Koffi, giovane congolese che vive in Francia con la compagna caucasica Alice, deve fare ritorno in patria per una dote coniugale. L’accoglienza non è delle migliori e la situazione degenera in seguito a un incidente che scatena la superstizione locale. A volte serve un rapper, prestato al cinema, per infondere uno sguardo contemporaneo e privo di luoghi comuni nel cinema d’autore. È il caso di Baloji, MC belga-congolese, che con Augure ci ricorda il potenziale inespresso del realismo magico africano, quello che ha saputo regalare in passato capolavori come Yeleen, la luce di Souleymane Cissé. Baloji si affida a un cast impeccabile, di cui fa parte Eliane Umuhire, già preente in Neptune Frost, fondamentale titolo afrofuturista degli ultimi anni.
Suddiviso in quattro segmenti, distinti in base al rispettivo protagonista ma in realtà intersecati da continui rimandi che complicano la narrazione, Augure è un’esperienza prima di tutto sensoriale. La regia di Baloji alterna choc e quiete dosando opportunamente le misure: l’impatto dell’arrivo in Congo di Koffi e Alice è avvertito dagli spettatori con intatta potenza, mentre prevale la sensazione che tutto possa succedere e che il destino sia nelle mani di un luogo ostile, regolato da tradizioni imperscrutabili.

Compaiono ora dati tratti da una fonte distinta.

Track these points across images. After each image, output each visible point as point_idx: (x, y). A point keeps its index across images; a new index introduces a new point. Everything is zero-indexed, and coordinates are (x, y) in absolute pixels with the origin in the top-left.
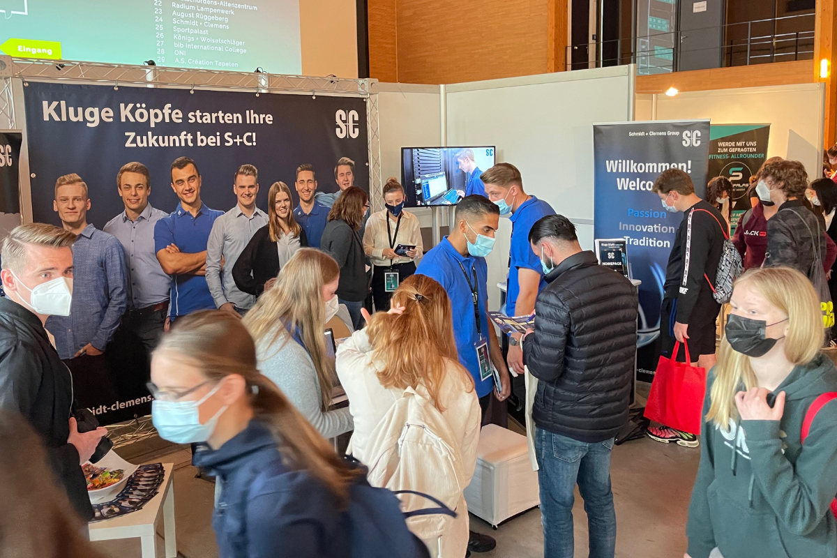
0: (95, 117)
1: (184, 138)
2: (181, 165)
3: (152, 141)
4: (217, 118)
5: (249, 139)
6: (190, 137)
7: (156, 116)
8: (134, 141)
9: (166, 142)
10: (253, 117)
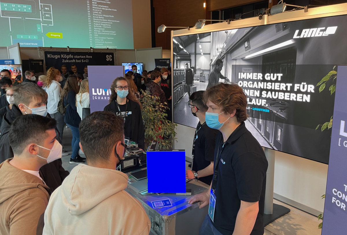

Ma nell’affresco di Baloji ogni certezza è destinata a mescolarsi in una zona grigia tra verità e menzogna, mentre la vita di Koffi si mescola a quella di Paco, giovane stregone a capo di una gang che indossa un tutù rosa, o tenta una difficile riconciliazione con la madre Mujila, provata da una vita di inutili sofferenze.
La struttura apparentemente caotica di Augure si regge su una sorta di contraddittoria coerenza, che mescola i residui di una ferita coloniale mai rimarginata e le lotte intestine di un popolo che non conosce la serenità. Baloji racconta queste tensioni per allegorie, dando vita a coloratissimi scontri tra gang e inframmezzando la narrazione con sequenze flash che reclamano una reazione sensoriale – i funerali ispirati al Mardi Gras di New Orleans, l’incontro tra un giovane Paco e una strega della foresta, che pare emergere da Zio Boonmee di Apichatpong.
Interruzioni del flusso narrativo che persistono a livello retinico, per mescolarsi in un oscuro calderone destinato a ricomporsi solo dopo i titoli di coda. Questi sono a loro volta accompagnati da una canzone, Kinsiona, che per il Congo significa indipendenza, storia e orgoglio: l’autore è infatti l’eroe nazionale Franco Luambo, straordinario chitarrista e re della rumba congolese (recuperate il doc sul tema The Rumba Kings), che la dedicò alla scomparsa del fratello minore. La stessa perdita patita da Paco, in una risonanza che si perpetua dentro e fuori la dimensione diegetica di un debutto da non lasciarsi sfuggire.